Aujourd’hui, faute d’avoir véritablement travaillé la question du « conseil »,en tant que cœur d’un métier, on se retrouve à la veille de sa disparition : Exit les COP et vive les PEN ( Psychologues de l’EN)! Dés la fin des années 70, les limites de la conception adéquationiste et dirigiste de l’orientation scolaire et professionnelle ont été atteintes, sous la pression de la baisse de l’offre d’emplois, de l’élévation du niveau d’aspiration dans les études et des objectifs officiels (80% au bac). Le maintien de procédures d’orientation procédant de la même logique, a perpétué une ambiguïté et une illusion autour d’une hypothétique » éducation à l’orientation » qui n’a jamais fonctionné.

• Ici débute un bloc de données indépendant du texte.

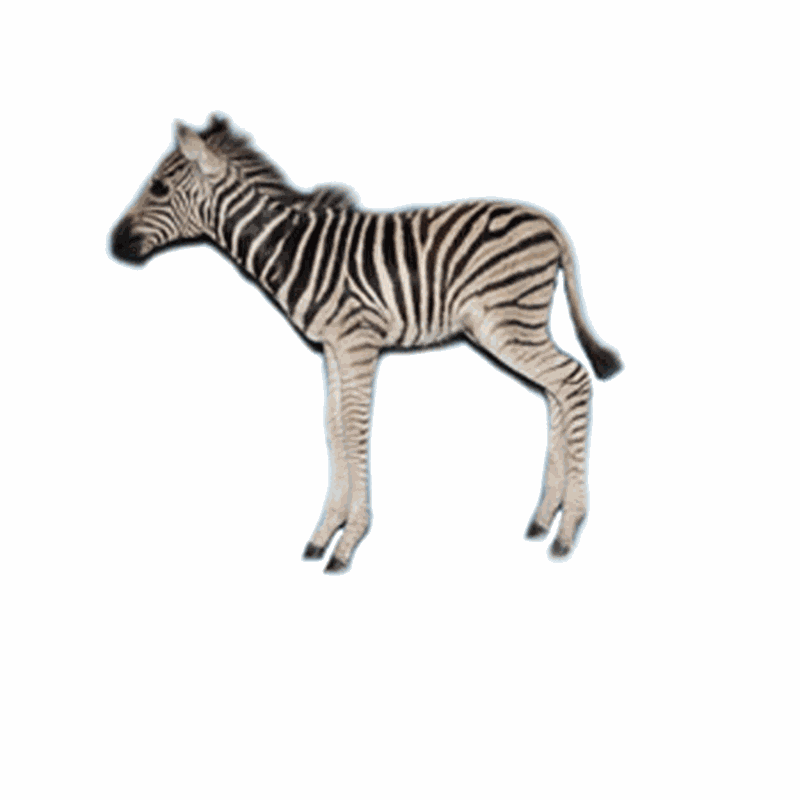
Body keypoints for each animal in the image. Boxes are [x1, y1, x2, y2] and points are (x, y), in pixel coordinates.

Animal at [110, 114, 622, 573]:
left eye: (158, 188)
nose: (114, 244)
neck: (295, 252)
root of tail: (547, 223)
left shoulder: (358, 340)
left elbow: (355, 427)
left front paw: (347, 543)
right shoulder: (332, 348)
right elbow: (333, 426)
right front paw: (323, 533)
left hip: (507, 322)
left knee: (573, 380)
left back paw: (567, 530)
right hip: (519, 326)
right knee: (556, 390)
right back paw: (544, 518)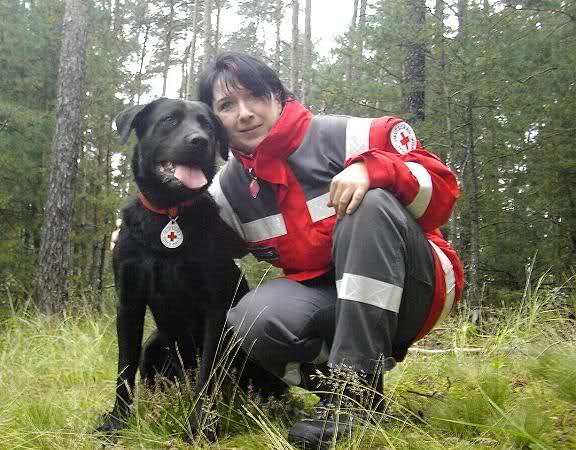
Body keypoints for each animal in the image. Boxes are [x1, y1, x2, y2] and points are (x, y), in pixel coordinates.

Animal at [98, 97, 284, 440]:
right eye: (170, 120)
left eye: (208, 126)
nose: (201, 142)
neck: (169, 215)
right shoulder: (128, 302)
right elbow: (124, 368)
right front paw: (116, 423)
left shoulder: (216, 307)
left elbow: (206, 374)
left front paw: (201, 427)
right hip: (154, 345)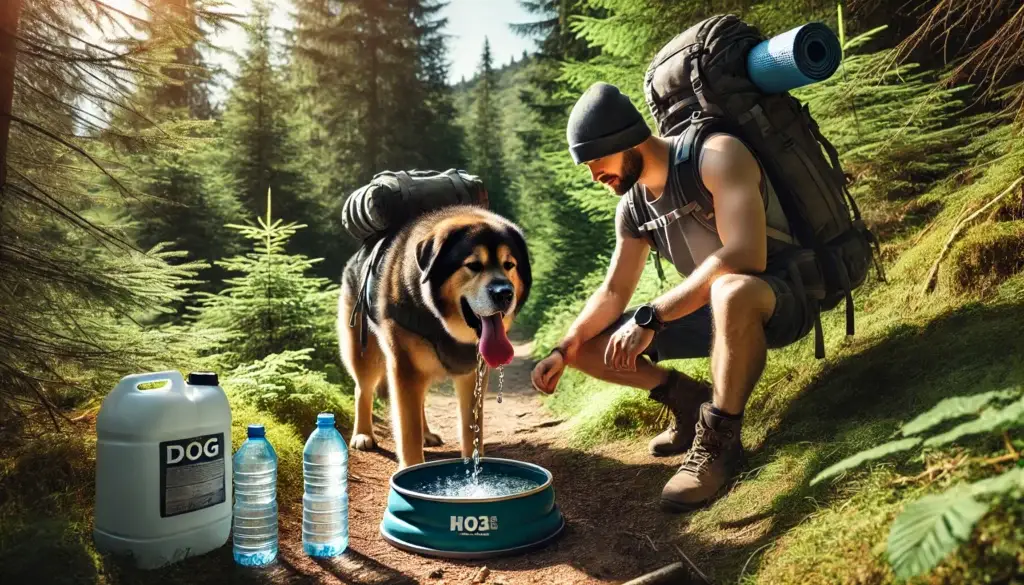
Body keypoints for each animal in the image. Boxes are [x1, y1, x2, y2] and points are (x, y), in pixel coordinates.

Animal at [335, 205, 532, 471]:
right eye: (473, 265)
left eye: (509, 264)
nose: (504, 294)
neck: (442, 324)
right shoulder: (404, 366)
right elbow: (408, 430)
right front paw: (410, 468)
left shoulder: (472, 373)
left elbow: (471, 429)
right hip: (365, 351)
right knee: (363, 389)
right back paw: (363, 434)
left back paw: (426, 433)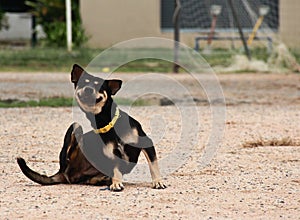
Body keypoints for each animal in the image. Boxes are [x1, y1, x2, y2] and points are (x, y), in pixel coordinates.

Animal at [16, 63, 166, 191]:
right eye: (83, 83)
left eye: (99, 86)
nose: (88, 89)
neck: (107, 122)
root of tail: (61, 172)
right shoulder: (113, 154)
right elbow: (116, 168)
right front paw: (116, 183)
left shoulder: (146, 143)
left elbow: (153, 166)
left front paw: (158, 182)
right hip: (75, 127)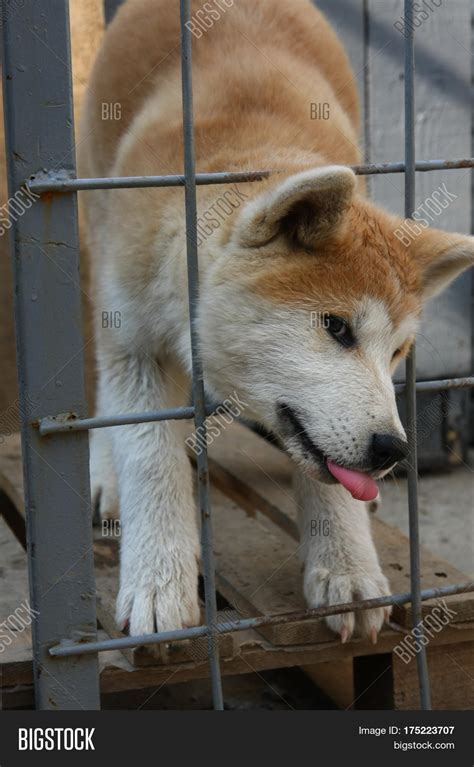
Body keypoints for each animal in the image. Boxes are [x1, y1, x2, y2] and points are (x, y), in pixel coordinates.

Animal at [81, 0, 474, 640]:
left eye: (396, 353)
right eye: (336, 327)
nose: (393, 449)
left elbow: (327, 482)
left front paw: (347, 569)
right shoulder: (135, 340)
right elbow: (148, 457)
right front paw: (159, 584)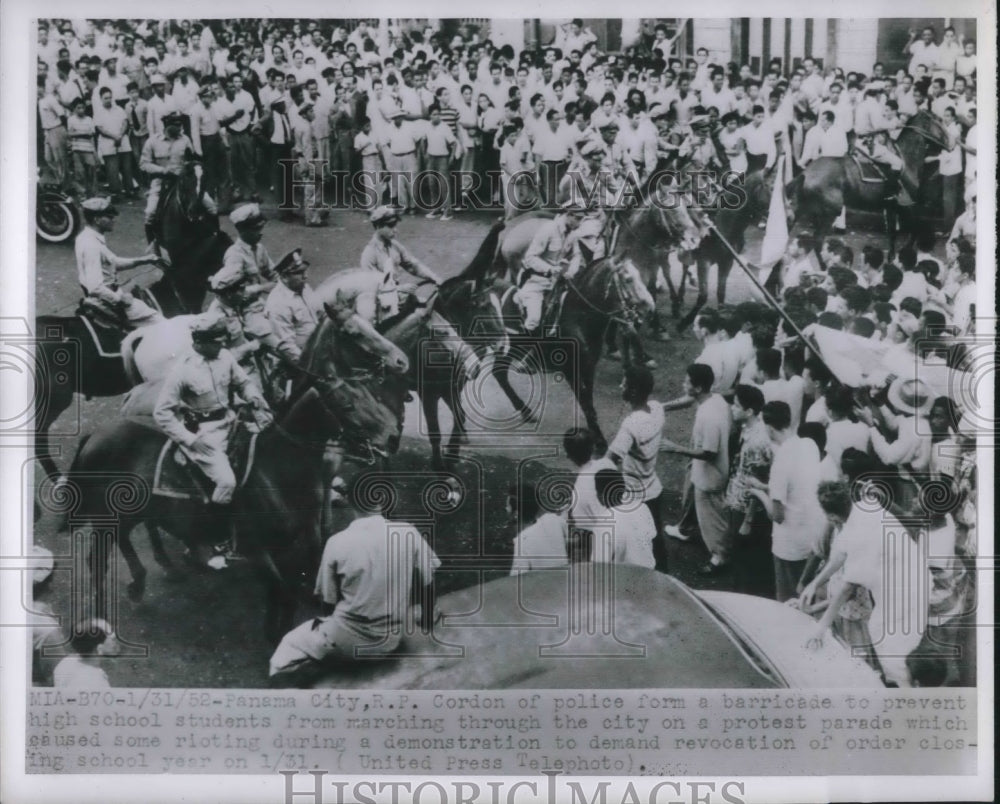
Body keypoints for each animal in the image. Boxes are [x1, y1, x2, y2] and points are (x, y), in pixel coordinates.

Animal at [60, 304, 410, 644]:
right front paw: (277, 631)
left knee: (131, 533)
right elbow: (284, 589)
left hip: (129, 511)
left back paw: (154, 574)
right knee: (101, 557)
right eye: (353, 333)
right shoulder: (257, 547)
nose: (392, 435)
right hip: (108, 516)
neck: (278, 467)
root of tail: (96, 434)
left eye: (368, 394)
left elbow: (305, 559)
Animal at [788, 110, 944, 258]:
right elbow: (914, 229)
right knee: (818, 240)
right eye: (938, 121)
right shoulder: (907, 206)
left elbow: (894, 233)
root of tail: (805, 173)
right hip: (830, 211)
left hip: (802, 208)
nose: (948, 143)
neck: (906, 160)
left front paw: (892, 256)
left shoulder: (891, 207)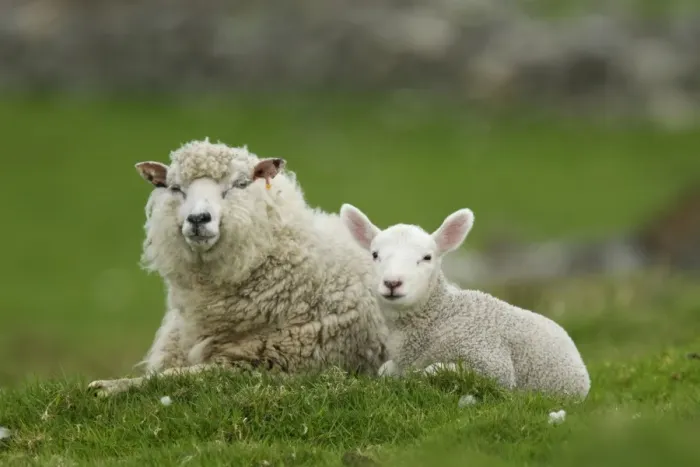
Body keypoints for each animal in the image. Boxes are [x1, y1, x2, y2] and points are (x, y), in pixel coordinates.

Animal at [87, 139, 389, 397]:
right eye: (175, 188)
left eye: (240, 184)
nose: (198, 219)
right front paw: (111, 384)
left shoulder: (257, 363)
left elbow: (171, 378)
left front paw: (108, 387)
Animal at [339, 204, 591, 400]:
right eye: (375, 255)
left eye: (427, 257)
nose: (392, 283)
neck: (439, 315)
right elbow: (384, 371)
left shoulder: (491, 362)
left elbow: (431, 370)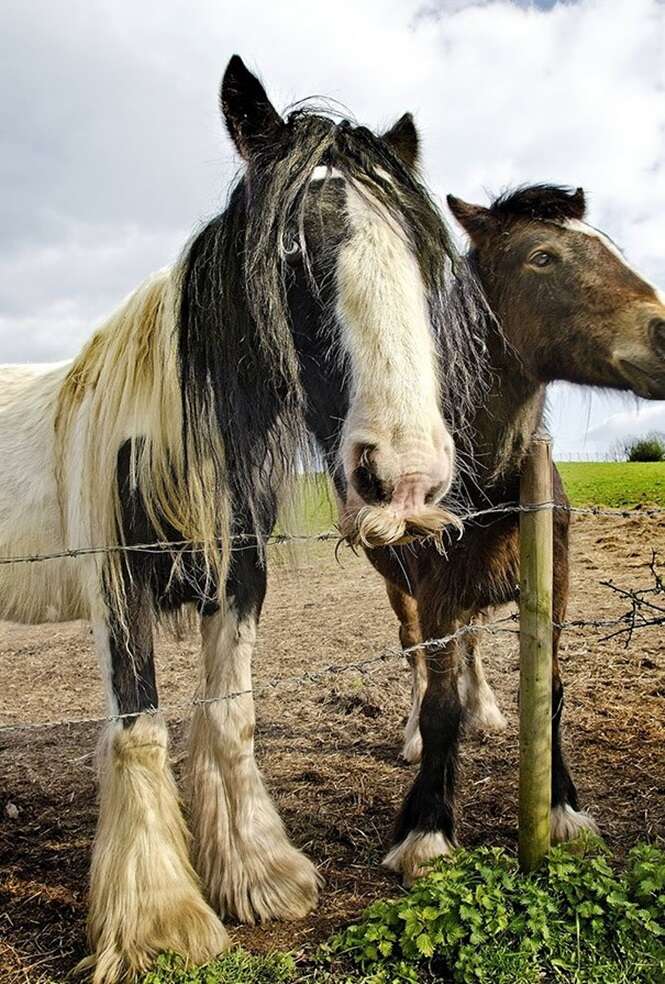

Au lieu de faire du moment de « conseil »,pour un sujet accompagné par un conseiller, un travail de prise de conscience multi factorielles et de pouvoir sur soi même, on a fait croire que la seule « information sur les études et les métiers » suffisait pour construire un projet. C’est à ce niveau de « travail du conseil » que l’expertise de psychologue des COP, aurait du se concentrer, au lieu de se perdre dans l’aide à l’adaptation et aujourd’hui, dans la prévention du décrochage ou le testing des publics à besoin spécifique. Aujourd’hui, ce sont les coachs privés qui répondent à la demande du public( « donner moi les armes pour pouvoir diriger ma vie » ). Le nouveau SPRO ( Service Public Régional d’Orientation)se met en place, sans l’expertise des Directeurs de CIO et des COP et sans les lieux ressource de proximité que sont les CIO : Un vrai gâchis de compétences et beaucoup de désillusions à venir, puisque qu’il semble bien que ce soit une reprise des paradigmes de recherche de l’illusoire « adéquation formation/emploi », qui guide les premiers pas du service public régional: Pour le retour d’une « orientation scolaire et professionnelle », où la logique de l’offre sera prioritaire……et fera fuir les publics ciblés.